Can you rewrite every line of the entries below as a JSON list of strings, one string per line with blank lines omitted? Leave the pictures out.

### PROVIDED DATA
§ §

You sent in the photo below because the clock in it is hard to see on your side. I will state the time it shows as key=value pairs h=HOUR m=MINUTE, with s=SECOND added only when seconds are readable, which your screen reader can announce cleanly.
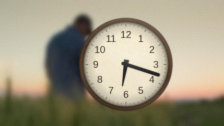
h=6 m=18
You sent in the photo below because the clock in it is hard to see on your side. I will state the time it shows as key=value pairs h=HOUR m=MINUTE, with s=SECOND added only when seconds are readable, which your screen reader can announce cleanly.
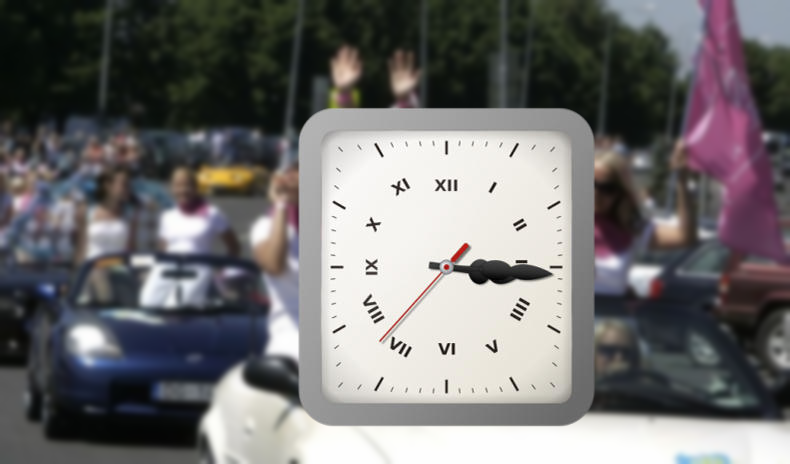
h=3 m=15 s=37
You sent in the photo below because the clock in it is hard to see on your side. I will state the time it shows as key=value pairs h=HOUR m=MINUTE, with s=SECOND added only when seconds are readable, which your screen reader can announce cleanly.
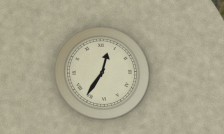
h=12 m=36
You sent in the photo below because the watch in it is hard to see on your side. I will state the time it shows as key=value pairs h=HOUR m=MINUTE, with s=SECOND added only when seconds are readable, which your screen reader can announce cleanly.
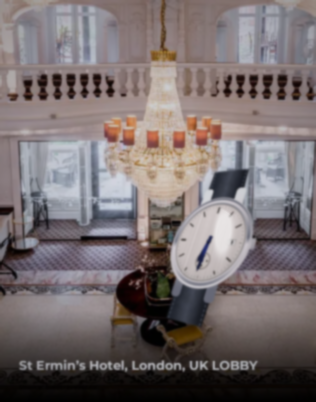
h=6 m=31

§ §

### WRITTEN ANSWER
[
  "You sent in the photo below because the clock in it is hard to see on your side. I will state the time it shows as key=value pairs h=HOUR m=MINUTE, with s=SECOND added only when seconds are readable, which your screen reader can announce cleanly.",
  "h=6 m=18",
  "You sent in the photo below because the clock in it is hard to see on your side. I will state the time it shows as key=value pairs h=HOUR m=MINUTE, with s=SECOND added only when seconds are readable, which your screen reader can announce cleanly.",
  "h=3 m=15 s=37",
  "You sent in the photo below because the clock in it is hard to see on your side. I will state the time it shows as key=value pairs h=HOUR m=MINUTE, with s=SECOND added only when seconds are readable, which your screen reader can announce cleanly.",
  "h=12 m=36",
  "You sent in the photo below because the watch in it is hard to see on your side. I will state the time it shows as key=value pairs h=HOUR m=MINUTE, with s=SECOND added only when seconds are readable, which your screen reader can announce cleanly.",
  "h=6 m=31"
]